▶ _PROBLEM REQUIREMENTS_: Turn the records into a Markdown table with the columns "Row" and "Line", one non-blank line per row. Leave out the pictures.

▶ _EXTRACTED ENTRIES_:

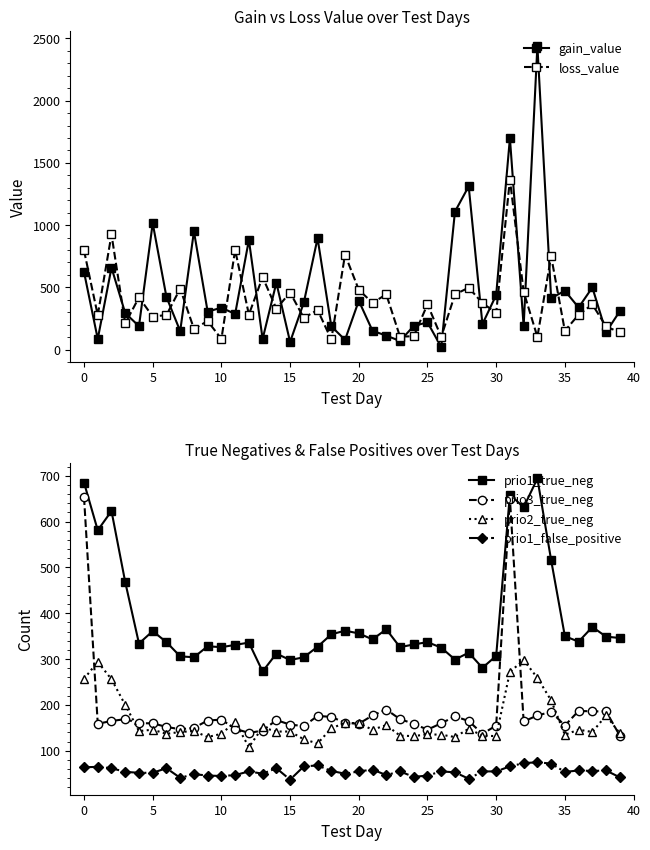

True or false: prio2_true_neg and prio1_false_positive intersect in this chart.

False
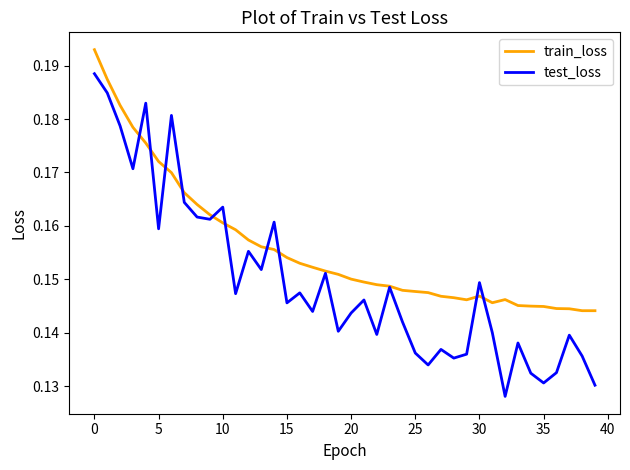

How many lines are shown in the chart?

2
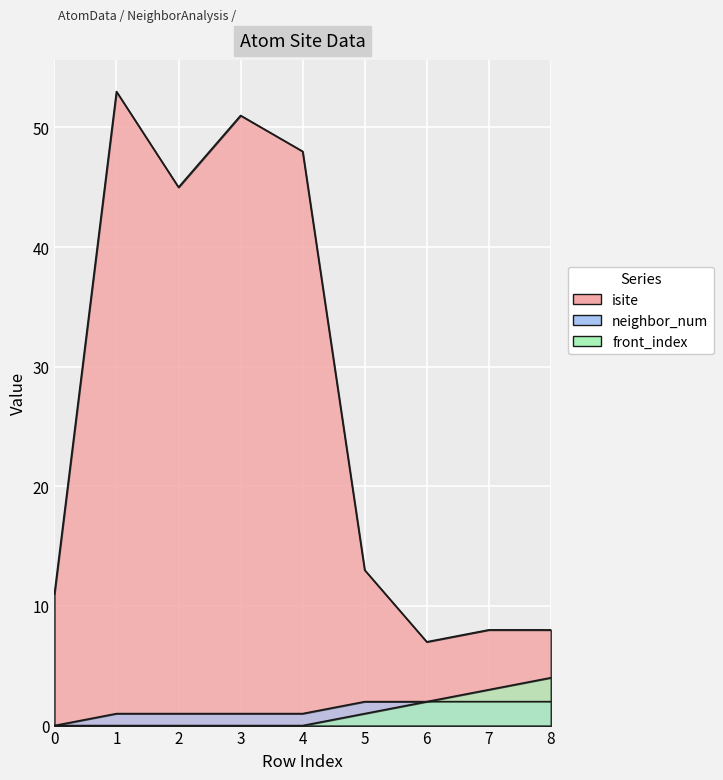

Does the chart display data point markers on the line(s)?

No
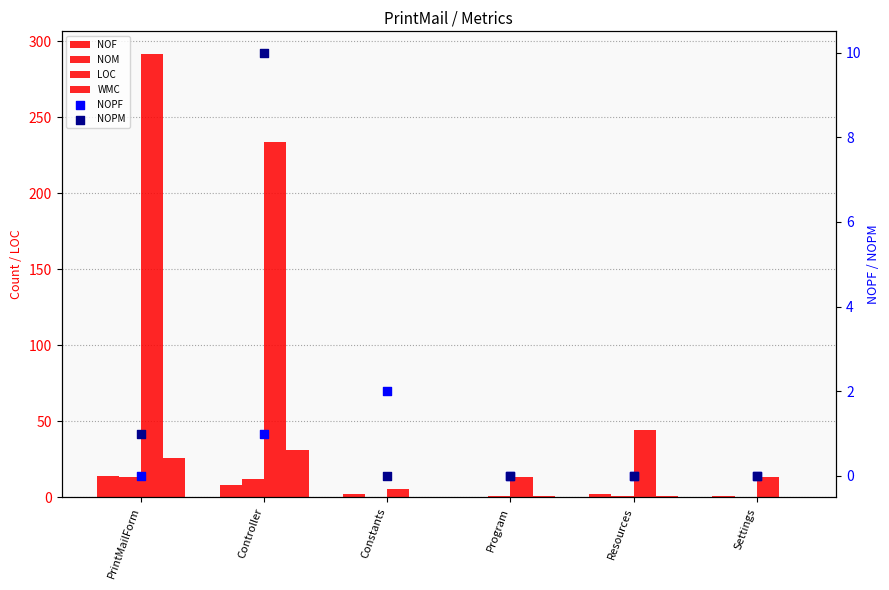

Which series has the largest total across all categories?

LOC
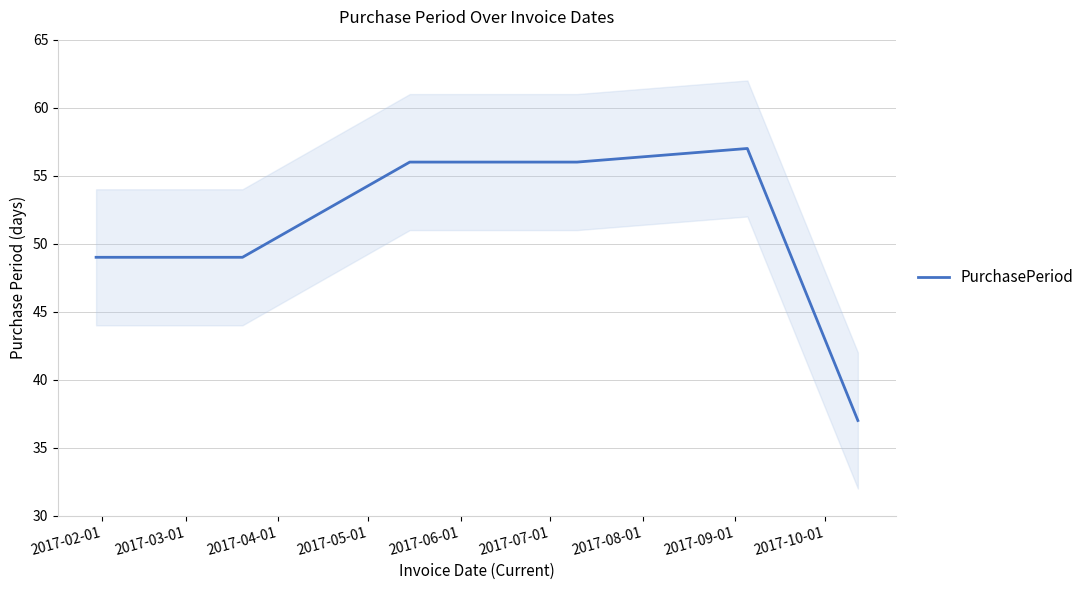

What is the lowest value of the PurchasePeriod series?

37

▶ _YOUR RESPONSE_:
| Row | Line |
|---|---|
| 1 | True or false: prio2_true_neg and prio1_false_positive intersect in this chart. |
| 2 | False |
| 3 | How many lines are shown in the chart? |
| 4 | 2 |
| 5 | Does the chart display data point markers on the line(s)? |
| 6 | No |
| 7 | Which series has the largest total across all categories? |
| 8 | LOC |
| 9 | What is the lowest value of the PurchasePeriod series? |
| 10 | 37 |